__TASK DIRECTIONS__
Print every line of the material below exactly as it stands, but omit the pictures.

__DATA PROVIDED__
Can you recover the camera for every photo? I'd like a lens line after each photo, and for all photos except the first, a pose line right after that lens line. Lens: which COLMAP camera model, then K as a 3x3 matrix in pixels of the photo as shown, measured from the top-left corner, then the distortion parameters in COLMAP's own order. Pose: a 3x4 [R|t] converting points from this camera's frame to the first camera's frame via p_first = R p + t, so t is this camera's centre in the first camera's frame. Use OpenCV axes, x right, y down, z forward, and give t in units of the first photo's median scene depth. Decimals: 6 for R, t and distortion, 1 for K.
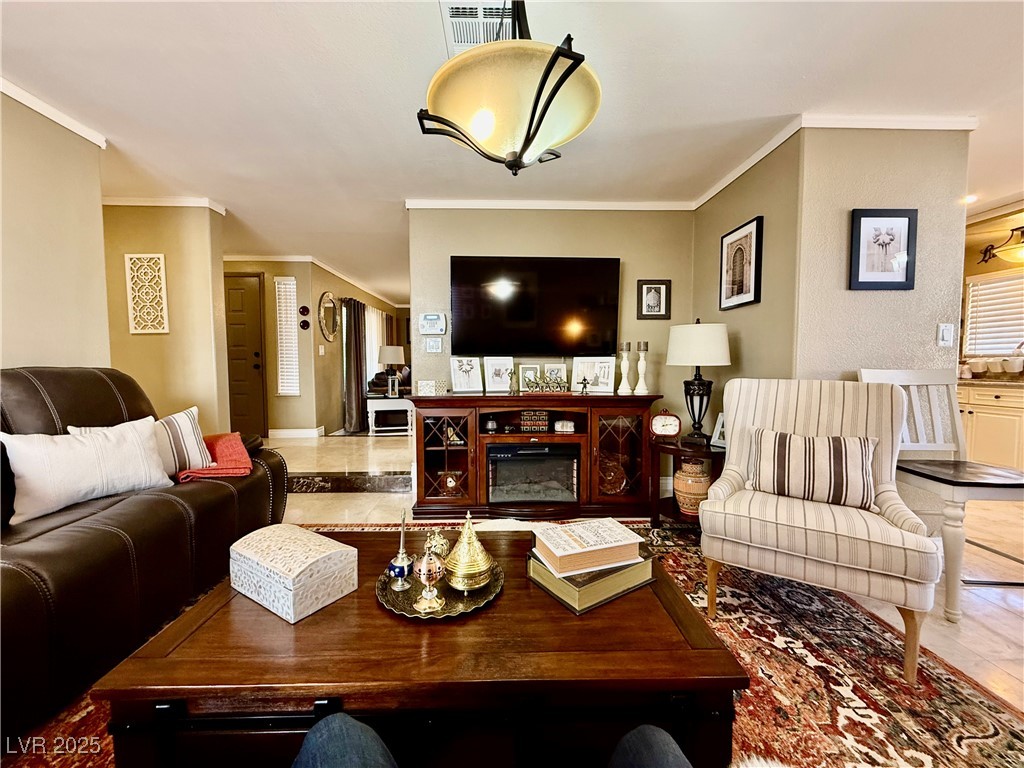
lens RADIAL K [[409.7, 0, 510.5], [0, 409.7, 382.3], [0, 0, 1]] dist [0.002796, 0.001291]
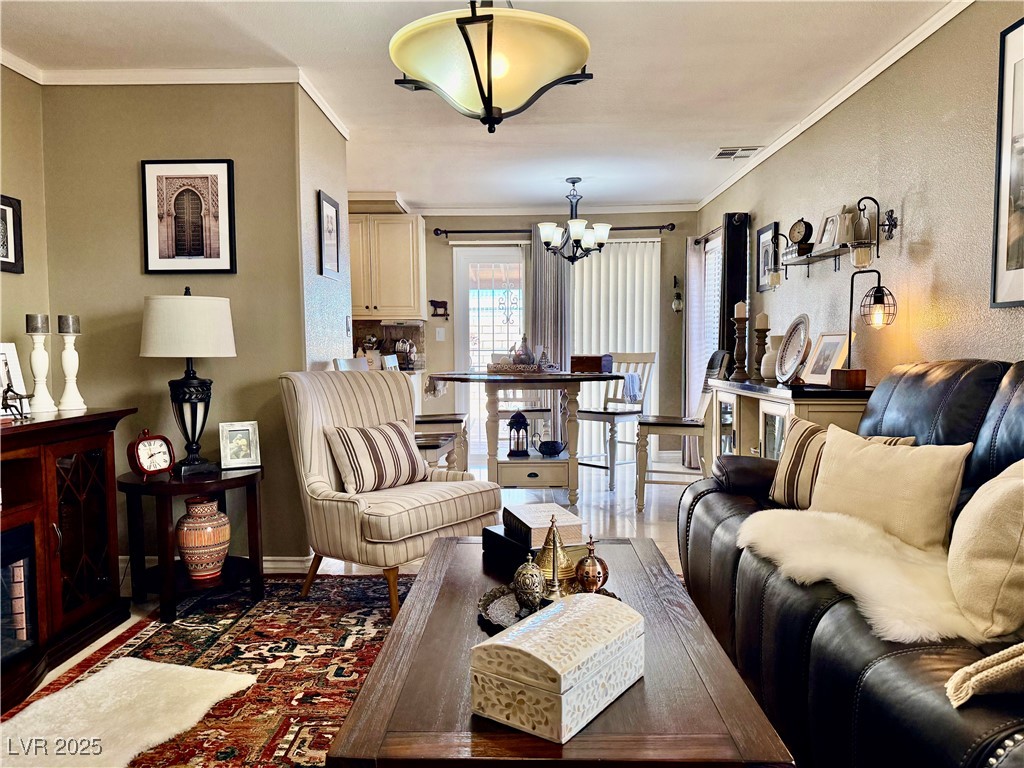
lens RADIAL K [[721.6, 0, 506.2], [0, 721.6, 386.9], [0, 0, 1]] dist [0.054251, -0.061746]
pose [[0.054731, -0.053621, 0.997060, -0.697487], [0.057324, 0.997079, 0.050475, -0.023019], [-0.996854, 0.054393, 0.057645, 0.416488]]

__ANSWER BOX__
Can you recover the camera for every photo? I'd like a lens line after each photo, and for all photos except the first, a pose line right after that lens line. Lens: which COLMAP camera model, then K as a 3x3 matrix in pixels of the photo as shown, measured from the top-left corner, then the distortion parameters in COLMAP's own order. Pose: a 3x4 [R|t] converting points from this camera's frame to the first camera's frame via p_first = R p + t, so t is this camera's centre in the first camera's frame. Use OpenCV axes, x right, y down, z forward, and give t in units of the first photo's median scene depth. Decimals: 6 for R, t and distortion, 1 for K.
lens RADIAL K [[409.7, 0, 510.5], [0, 409.7, 382.3], [0, 0, 1]] dist [0.002796, 0.001291]
lens RADIAL K [[721.6, 0, 506.2], [0, 721.6, 386.9], [0, 0, 1]] dist [0.054251, -0.061746]
pose [[0.054731, -0.053621, 0.997060, -0.697487], [0.057324, 0.997079, 0.050475, -0.023019], [-0.996854, 0.054393, 0.057645, 0.416488]]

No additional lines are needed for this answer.